Up Above Juniper Street

It just figured that I would go to the wrong protest.  There were two on opposite sides of town on the same day.  So I kept asking,”where’s the protest?” and got directed further and further uptown.  Soon I found myself with my “End water fluoridation” placard around my neck, the odd man out among a group of green men and women advocating against fossil fuels.  Literally a great many of them were actually green.  You’d think it was a green Halloween costume party.  And many of those who weren’t actually green were wearing other kinds of costumes,windmills, and waterfalls, and there was a group of four holding up a solar panel, that was connected to a monitor which scrolled messages like, “StopGas.”

“Are you at the wrong protest?” a passerby asked me, laughing.

“Yes,” I said.

“Oh, you are?” she said, as if she hadn’t been sure of herself.  She took a closer look at my placard.

“When’s the water fluoridation protest?”

“Do you mean where?” I said.

“No, I mean, ‘when’. I might like to go to that one too.”

I told the serial protester that she and I were missing it.  “That’s why I dressed up this way today,” I said.  ”  But I’m not sure exactly where it is.”

“Well,” she said, “we throw a nice protest.  I think you’ll be happy here.”

Maybe there’s a reason for everything, I thought.  I’d never actually been to a protest before.  I had gotten interested in Fluoride after I found out I had an underactive thyroid.  Apparently, Fluoride inhibits the thyroid.  And not only that, but green tea has naturally occurring levels of Fluoride.  And I had been drinking five cups of green tea, green again, for years, because everyone told me it was so healthy, and to add insult, I brewed it in fluoridated water. It made me mad.

But I suppose I breathe in pollution too, and that can’t be good.   So what the hell?  Maybe I could be happy here, I thought.

“Who are we actually protesting,” I asked the lady.

“Well we thought we would protest Exxon-Mobile, but they don’t have offices here.  So we were going to protest at city hall, but they wouldn’t give us a permit.  So we’re just up here, cause its where we’re allowed.  We have to stay above Juniper street.”

“These protests are hard to find.”

“I know, right?” she said.

I thought I would ask her what she thought the protest could do way up here where no one cared, nor could find us, unless they happened to be looking for a different protest, but she seemed happy.  And I didn’t want to ruin that.
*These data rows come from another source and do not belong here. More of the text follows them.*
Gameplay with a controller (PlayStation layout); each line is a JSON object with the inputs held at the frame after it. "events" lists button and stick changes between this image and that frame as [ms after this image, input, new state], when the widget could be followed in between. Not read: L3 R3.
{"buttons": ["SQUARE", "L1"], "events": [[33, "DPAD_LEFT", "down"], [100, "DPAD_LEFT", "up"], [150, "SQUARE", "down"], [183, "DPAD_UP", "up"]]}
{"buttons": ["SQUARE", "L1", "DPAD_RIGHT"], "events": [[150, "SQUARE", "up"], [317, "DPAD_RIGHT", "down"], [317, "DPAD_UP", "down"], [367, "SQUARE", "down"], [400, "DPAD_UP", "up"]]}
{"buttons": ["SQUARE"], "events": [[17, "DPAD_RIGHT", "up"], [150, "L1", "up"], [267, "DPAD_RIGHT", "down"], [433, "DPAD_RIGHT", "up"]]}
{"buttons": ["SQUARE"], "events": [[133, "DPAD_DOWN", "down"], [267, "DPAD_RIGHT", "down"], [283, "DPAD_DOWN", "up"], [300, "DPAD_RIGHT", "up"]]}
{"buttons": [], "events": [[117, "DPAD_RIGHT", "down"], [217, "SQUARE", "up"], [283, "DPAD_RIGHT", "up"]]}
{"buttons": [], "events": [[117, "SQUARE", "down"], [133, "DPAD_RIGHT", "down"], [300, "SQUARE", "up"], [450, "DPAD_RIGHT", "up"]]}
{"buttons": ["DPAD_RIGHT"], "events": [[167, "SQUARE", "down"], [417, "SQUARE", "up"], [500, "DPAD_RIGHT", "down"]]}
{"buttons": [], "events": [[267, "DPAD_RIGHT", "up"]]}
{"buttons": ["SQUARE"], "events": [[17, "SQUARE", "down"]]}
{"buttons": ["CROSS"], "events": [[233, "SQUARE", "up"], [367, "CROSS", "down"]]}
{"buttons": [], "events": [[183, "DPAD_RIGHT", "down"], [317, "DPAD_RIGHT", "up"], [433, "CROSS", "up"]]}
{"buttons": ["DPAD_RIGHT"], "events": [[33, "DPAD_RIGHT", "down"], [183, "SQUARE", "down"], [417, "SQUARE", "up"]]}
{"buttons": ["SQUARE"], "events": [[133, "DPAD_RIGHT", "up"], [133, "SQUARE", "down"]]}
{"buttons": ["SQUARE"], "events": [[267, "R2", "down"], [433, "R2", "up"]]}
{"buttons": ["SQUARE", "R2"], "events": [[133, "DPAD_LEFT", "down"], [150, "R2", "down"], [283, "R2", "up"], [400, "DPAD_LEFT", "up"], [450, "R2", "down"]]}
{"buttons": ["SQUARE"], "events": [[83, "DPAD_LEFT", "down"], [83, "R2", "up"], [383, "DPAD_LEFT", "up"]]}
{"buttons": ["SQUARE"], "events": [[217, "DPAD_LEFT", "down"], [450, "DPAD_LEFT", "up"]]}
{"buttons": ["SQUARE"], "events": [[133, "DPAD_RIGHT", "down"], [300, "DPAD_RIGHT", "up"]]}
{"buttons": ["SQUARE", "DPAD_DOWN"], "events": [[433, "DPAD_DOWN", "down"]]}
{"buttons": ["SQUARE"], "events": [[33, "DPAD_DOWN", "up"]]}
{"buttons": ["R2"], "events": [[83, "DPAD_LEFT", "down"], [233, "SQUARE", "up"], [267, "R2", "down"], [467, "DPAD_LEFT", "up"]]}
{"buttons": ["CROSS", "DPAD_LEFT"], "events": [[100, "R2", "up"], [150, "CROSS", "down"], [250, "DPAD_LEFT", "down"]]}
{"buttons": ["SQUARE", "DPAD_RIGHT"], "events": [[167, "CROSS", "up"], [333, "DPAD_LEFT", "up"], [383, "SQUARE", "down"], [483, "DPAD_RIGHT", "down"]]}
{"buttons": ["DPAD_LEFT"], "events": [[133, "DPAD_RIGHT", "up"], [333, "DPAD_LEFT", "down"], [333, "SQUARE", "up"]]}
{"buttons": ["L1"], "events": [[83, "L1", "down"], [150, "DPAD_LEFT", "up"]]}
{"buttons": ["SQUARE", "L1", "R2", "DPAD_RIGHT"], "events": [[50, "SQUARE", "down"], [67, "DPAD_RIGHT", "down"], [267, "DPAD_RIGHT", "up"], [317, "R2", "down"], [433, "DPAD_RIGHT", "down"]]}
I said, “see you later,” to the lady, without exchanging phone numbers, and mingled.  I was able to borrow a green sharpie from a green dude, who had used it to cover his face.  He would have to go to work on Monday, still green, because those sharpies don’t wash off easily.  I used it to write, “…and gas” at the end of my sign, after “End water fluoridation,” said,”thanks,” and sauntered away to meander among this rather docile crowd.  At some point they brought in sandwiches and bottled spring water, which doesn’t have any added fluoride.  I ate a sandwich and drank a water, and struck up a conversation with the solar panel group about how happy I was to have natural spring water.

“You know about plastics, right?” one said.

“No, what?” I asked.

“Chemicals,” another said.

“And petroleum in the plastic,” another said.

“Then why are we drinking it?” I asked.

“It’s free,” they said.

I soon bored of all this and my placard was getting heavy.  But I stayed because I had made an investment and I was still looking for a reason for being there.  I secretly hoped that someone would get radical and force us into a confrontation with the police.  But there were no police.

About four o-clock the sun was casting a nice golden hue on things, and I began to realize that I had wasted my day.  I desperately wanted more, a cosmic purpose, if there was one for everything, my hypothyroidism, coming to the wrong protest.  There had to be some meaning in it.  Maybe, somewhere here was the woman I would marry.  Maybe I would find that “Stopping Gas” was the bigger cause I was really destined to be into.  But mostly people just stood around, and I really couldn’t get too motivated.  The only exciting part of the day happened just as I was wondering when this thing was going to end.  The solar panel people electrocuted themselves and an ambulance was called.  A crowd huddled around and watched the four of them loaded on stretchers into one ambulance.  No one talked to them.  Nobody went with them.  The possibility occurred to me that no one here knew each other.  After the ambulance left, the rest of the protesters left.  I was the last one.  I outlasted them all.

I tried to find meaning in that.  But there wasn’t any.